The Notre Dame team includes Dr. Fang Liu, Huisking Foundation, Inc. Assistant Professor in the Department of Applied and Computational Mathematics and Statistics; information technology product expert Tom Marentette; and Dr. Juan Carlos Guzman and Dr. Lila Khatiwada, NDIGD monitoring and evaluation specialists.

“This three-year evaluation will provide an opportunity to use a statistically rigorous approach in assessing the long-term impact of efficient cook stoves in natural settings,” says Dr. Liu. 

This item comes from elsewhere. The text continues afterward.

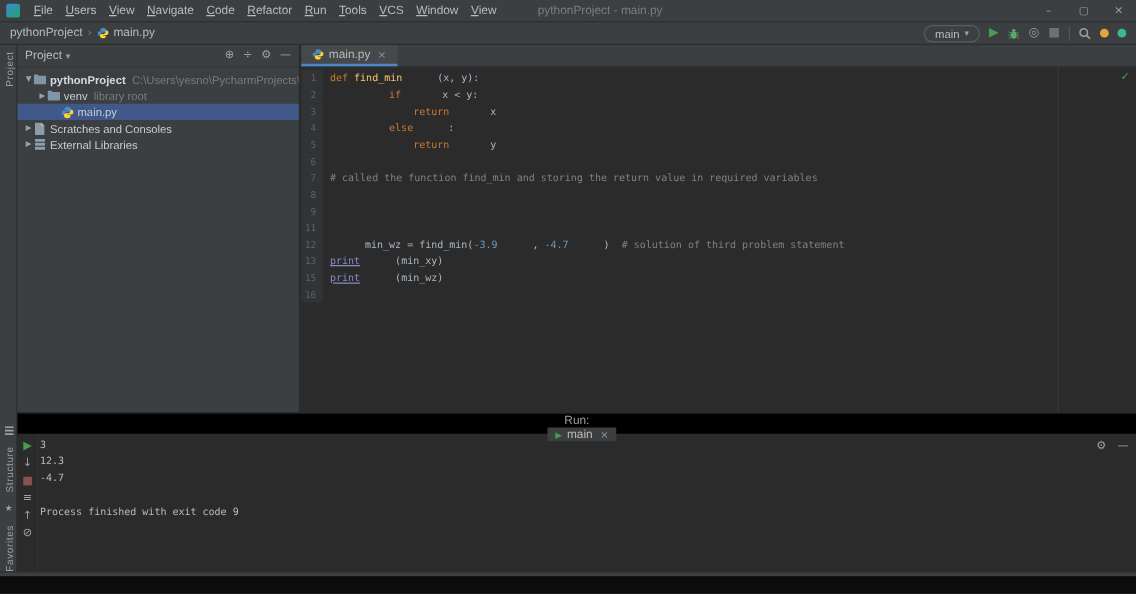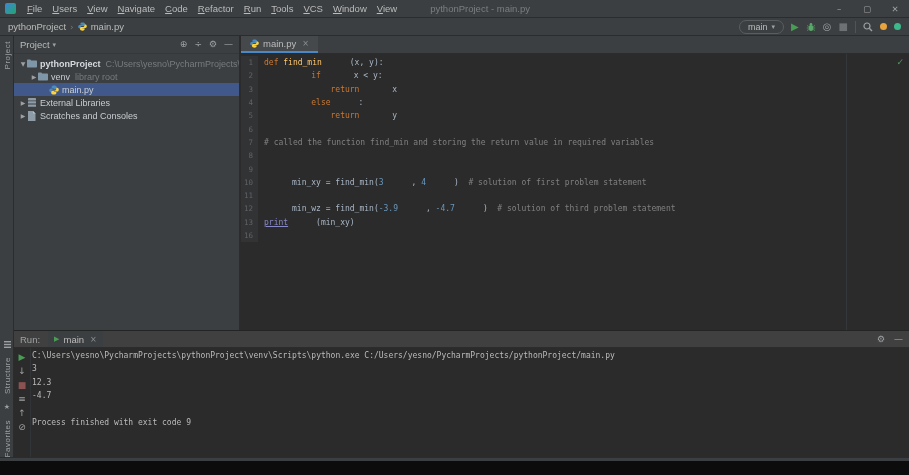"External Libraries" div.tree-row { order: before "Scratches and Consoles" -> after "Scratches and Consoles" }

The Conrad N. Hilton Foundation was created in 1944 by international business pioneer Conrad N. Hilton, who founded Hilton Hotels and left his fortune to help the world’s disadvantaged and vulnerable people. The Foundation currently conducts strategic initiatives in six priority areas: providing safe water, ending chronic homelessness, preventing substance abuse, helping children affected by HIV and AIDS, supporting transition-age youth in foster care, and extending Conrad Hilton’s support for the work of Catholic Sisters. In addition, following selection by an independent international jury, the Foundation annually awards the $1.5 million Conrad N. Hilton Humanitarian Prize to a nonprofit organization doing extraordinary work to reduce human suffering. From its inception, the Foundation has awarded more than $1 billion in grants, distributing $92 million in the U.S. and around the world in 2013. The Foundation’s current assets are approximately $2.4 billion.

Blue Planet Network, a division of East Meets West, connects funders, NGOs, the public and communities in need to improve the planning, selection, management and monitoring of water and sanitation programs. The International Lifeline Fund’s mission is to bring clean water and fuel-efficient stoves to displaced and impoverished communities in Sub-Saharan Africa and Haiti.